You can also use draft snakes up against windows if you suspect there are air leaks, but weatherstripping is a much more effective solution. 

11. Change the Direction of Your Ceiling Fans

Did you know that you could change the direction of your ceiling fan to blow warm air instead of cool air? (If you didn’t, that’s okay. I didn’t, either).

Most people only use their ceiling fans during the summer months and leave them to collect dust during the winter. But if you flip that little switch, you can circulate warm air into your room.

The counter-clockwise rotation circulates cool air, while a clockwise rotation creates an updraft, which pushes the warm air that has risen back down into the room. The more you know!

12. Remove Your Window AC Units

AC unit

Once that last warm day is in the rearview mirror, it’s time to take those AC systems out of the window. It may seem like unnecessary extra work, but a window AC unit may allow cold air to creep in through the cracks.

If you can’t remove your AC unit, buy a heavy tarp to cover the unit and use draft stoppers around the window.

13. Prep Your Furnace

If you live in a cool climate area, your furnace is gearing up for a marathon.

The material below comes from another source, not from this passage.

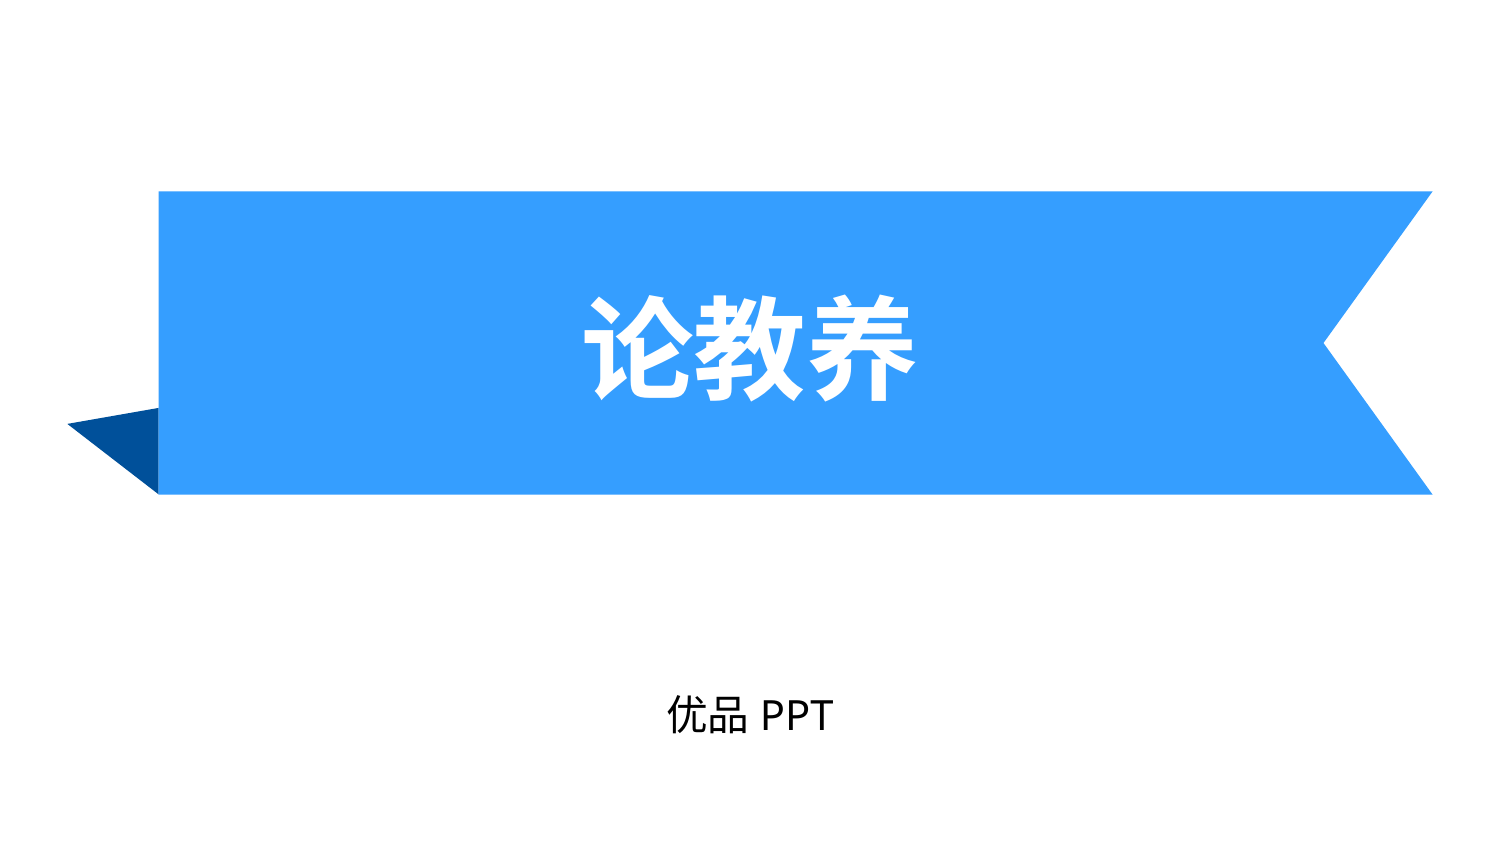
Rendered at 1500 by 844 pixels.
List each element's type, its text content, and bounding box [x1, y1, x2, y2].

And we all know it’s ill advised to enter a race you haven’t prepped for.

furnace filter

Prepare your furnace for the cold weather by following these tips:

  1. Clean or replace the furnace filter
  2. Vacuum the furnace interior
  3. Check the blower belt and oil the blower motor if necessary
  4. Make sure the blower doors are working properly
  5. Ensure vents are clean and not obstructed
  6. Check exhaust flue (if applicable)

You should have an HVAC technician inspect and perform the necessary maintenance of your furnace and other systems at least once a year. If you haven’t yet, it’s better to do it now before you face off against old man winter.

14. Protect Your Plants

We know some of you plant moms and dads are on top of this, but if you live in an area that drops below freezing, it’s time to bring those potted plants inside.

For plants that stay outside, you can lay down hay or mulch in the soil to insulate the plants and keep them covered with a blanket or soil bag.

15. Stock Up

If the past decade has taught us anything, it’s that extreme weather events can happen anywhere at any time. As the saying goes, failing to prepare is preparing to fail.

Stock up on supplies that make sense for your climate. For example, if snow is a possibility, make sure you have shovels, ice scrapers and ice melt.

There are other emergency preparedness items you should always have on hand, including:

Courtesy: Weather Underground
  • Flashlights
  • Batteries
  • Weather radio
  • Emergency car kit
  • Water supply
  • Canned food
  • Pet food
  • First aid kit

Winterizing your home is the best way to protect it from the elements and keep your energy costs low. But it’s important to note that sometimes saving money on utility bills means investing some money upfront — like having a professional home energy audit or routine maintenance from one of the best HVAC companies.

Remember the analogy Fasullo said with putting gas into a leaky gas tank? Sure, it costs more to fix your home’s energy efficiency up front, but you’ll waste more money over time if all of your energy costs are blowing straight out the window.